It’s been an expensive week in court for Infowars founder Alex Jones. After being ordered to pay $4.1 million in compensatory damages on Thursday to the parents of a Sandy Hook victim he defamed by claiming the attack was a hoax, a Texas jury ruled on Friday that he must also pay them another $45.2 million in punitive damages. Jones still faces two more trials from other Sandy Hook parents after this one.
Before the jury deliberated the punitive damages on Friday, they heard from an expert witness who provided more insight into Jones’s murky financial situation. According to forensic economist Bernard Pettingill, Jones began transferring $11,000 per day to a shell company under his control shortly after a judge found last year that he defamed the families of ten Sandy Hook victims by repeatedly claiming the horrific shooting was part of a conspiracy to undermine gun rights. Pettingill added that Jones took out a $53 million loan to himself designed to make it seem like he’s in financial duress and estimated that Infowars made $64 million last year alone.
The week before the trial, the parent company for Infowars declared bankruptcy, suggesting the company may be trying to obscure its true finances. Pettingill estimated the minimum valuation of Infowars — not including ad revenue —to be $130 million.
“Your $4.1 million verdict, we are incredibly grateful for,” said Wes Ball, the attorney for Sandy Hook parents Scarlett Lewis and Neil Heslin. However, Ball added that “it doesn’t affect Alex Jones’s life one bit … we’re talking less than two percent of what we know” of his total wealth.

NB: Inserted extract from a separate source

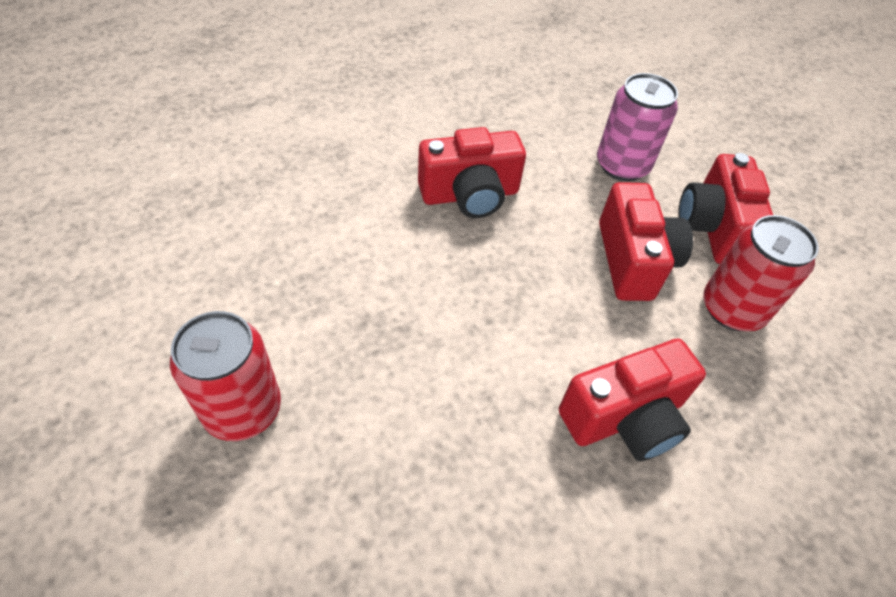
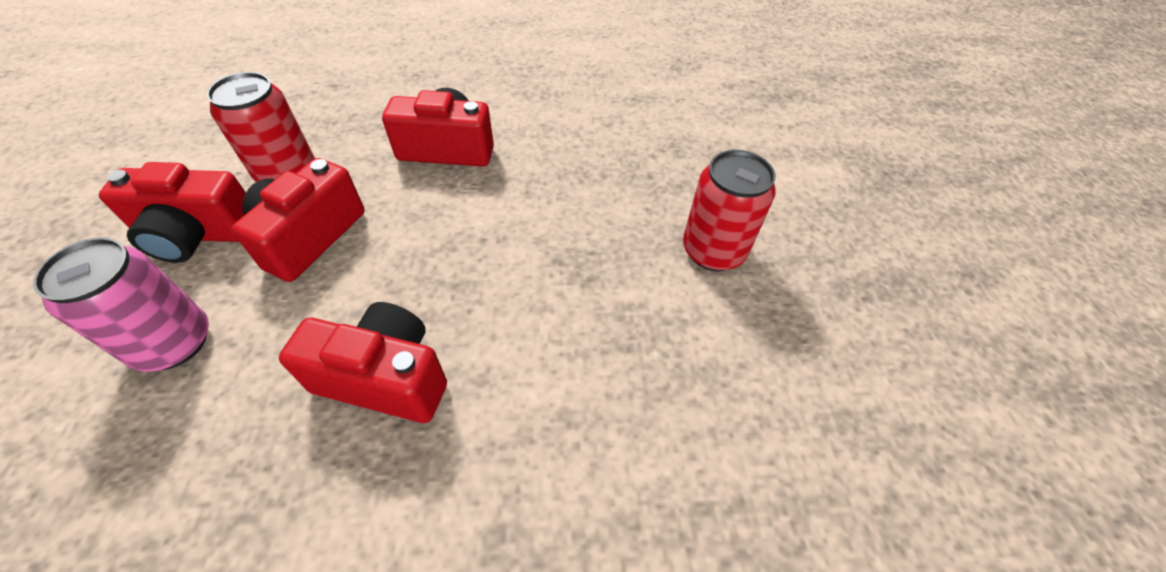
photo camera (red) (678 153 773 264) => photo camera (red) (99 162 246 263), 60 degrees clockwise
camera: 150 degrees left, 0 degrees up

Compensatory damages, like the $4.1 million sum awarded on Thursday, are designed to compensate a plaintiff for their loss or injury. Punitive damages, which are rarer, are given out to punish the defendant for an egregious action. “I ask that with your verdict you not only take Alex Jones’s platform away, you make certain he will not rebuild this platform,” Ball told the jury on Friday. “Make sure he cannot do it again. That is punishment. That is deterrence.”
The parents’ attorneys asked for $146 million. Jones’s lawyer asked the jurors to award $270,000 in punitive damages, asking them to “never give up, never surrender your own firmly held voice” during deliberations.
The trial to determine how much the conspiracist broadcaster would pay Lewis and Heslin was dramatic, to say the least. Jones compared the experience of listening to his show to realizing the confines of the Matrix and at one point, the plaintiffs’ attorney Mark Bankston revealed that Jones’s legal team accidentally sent them the entire contents of his phone for the past two years. The data may haunt Jones beyond the Sandy Hook trials, the House committee investigating the Capitol riot is requesting that data as part of their inquiry. Two more trials determining Jones’s penalties for defaming Sandy Hook families are coming later this year.